Por Andrea Pulgar, Experta Certificada en Protección de Datos (ECPD) y asociada del Estudio Grau Abogados.

La prueba electrónica exige conocer las diversas formas en que se manifiestan los medios probatorios de carácter electrónico y especialmente comprender cómo funcionan los mecanismos que permiten asegurar que los datos recogidos en tales medios probatorios no han sido modificados indebidamente por las partes. Esto con el fin de alterar la realidad para obtener una sentencia favorable a sus intereses.

Desde una perspectiva de Derecho Procesal, en nuestro país no existe un procedimiento probatorio especial para valorar la prueba electrónica; es decir, para los medios de prueba electrónicos. Esto tiene sentido ya que la prueba electrónica no es diferente, en esencia, a la prueba tradicional.

Ambas pueden probar tanto la ocurrencia de hechos acaecidos en un entorno físico o digital. La única diferencia entre ambas es que la prueba electrónica se expresa mediante un soporte electrónico creado por las tecnologías de la información y comunicación motivo por el cual reviste de un carácter efímero y manipulable mayor que el de la prueba tradicional. En ese sentido, a la prueba electrónica le serán aplicables las reglas procesales generales sobre actividad probatoria, medios de prueba y resultado probatorio.

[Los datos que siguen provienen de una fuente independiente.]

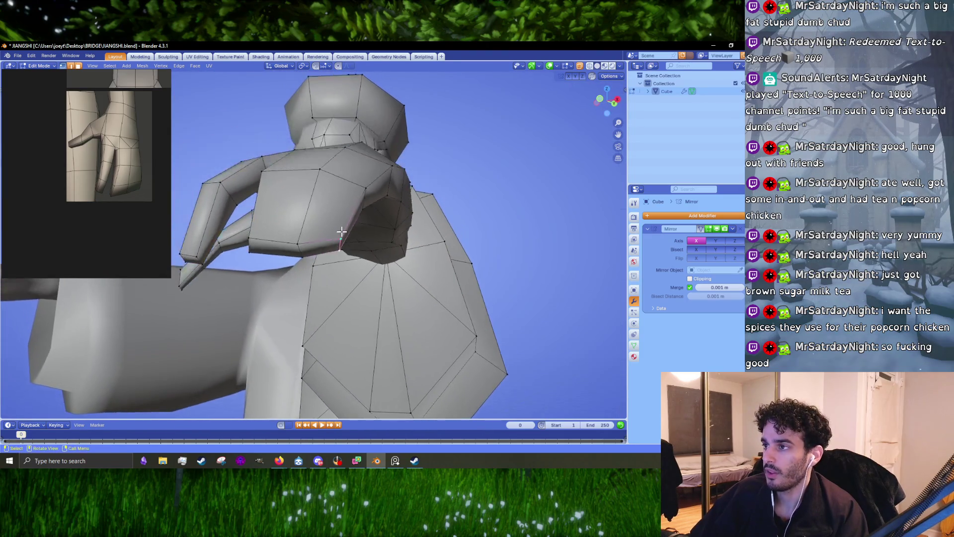
{"action": "scroll", "coordinate": [347, 224], "scroll_direction": "up", "scroll_amount": 3}
{"action": "key", "text": "g"}
{"action": "left_click", "coordinate": [372, 261]}
{"action": "scroll", "coordinate": [372, 261], "scroll_direction": "down", "scroll_amount": 3}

No obstante, consideramos que por su naturaleza especial, existen ciertas reglas específicas para el tratamiento de la prueba electrónica que deben ser recogidas en todo ordenamiento procesal. Entre las mismas podemos rescatar a las siguientes[1]:

  • Se debe aplicar reglas procesales referidas a los medios audiovisuales (instrumentos de filmación, grabación o semejantes), cuando éstos sean electrónicos. Es decir, medios de prueba que permitan la reproducción ante el tribunal de palabras, imágenes y sonidos captados mediante instrumentos de filmación, grabación y otros semejantes.
  • Se debe establecer el tiempo para la proposición y aportación de la prueba electrónica debería ser el más temprano posible a fin de asegurar a fin de garantizar la autenticidad, inalterabilidad e indemnidad de la prueba electrónica.
  • Se debe establecer el modo de preservación y conservación de la prueba electrónica dentro del proceso judicial. El Juzgado debería poder utilizar sistemas tecnológicos y humanos de salvaguarda de la prueba electrónica más seguros.
  • La admisibilidad de la prueba electrónica debe cumplir los requisitos exigidos a cualquier otro medio de prueba: pertinencia, utilidad y licitud. Respecto de esta última la prueba lícita serás aquella que se obtiene sin violar derechos y libertades fundamentales.
  • Debido a la facilidad de manipulación de la prueba electrónica, la dificultad de la visualización o escucha de material intangible, y la dificultad para distinguir entre el original y la copia; se deben establecer reglas en relación a la intervención de un perito informático y a la obligatoriedad de asegurar la cadena de custodia.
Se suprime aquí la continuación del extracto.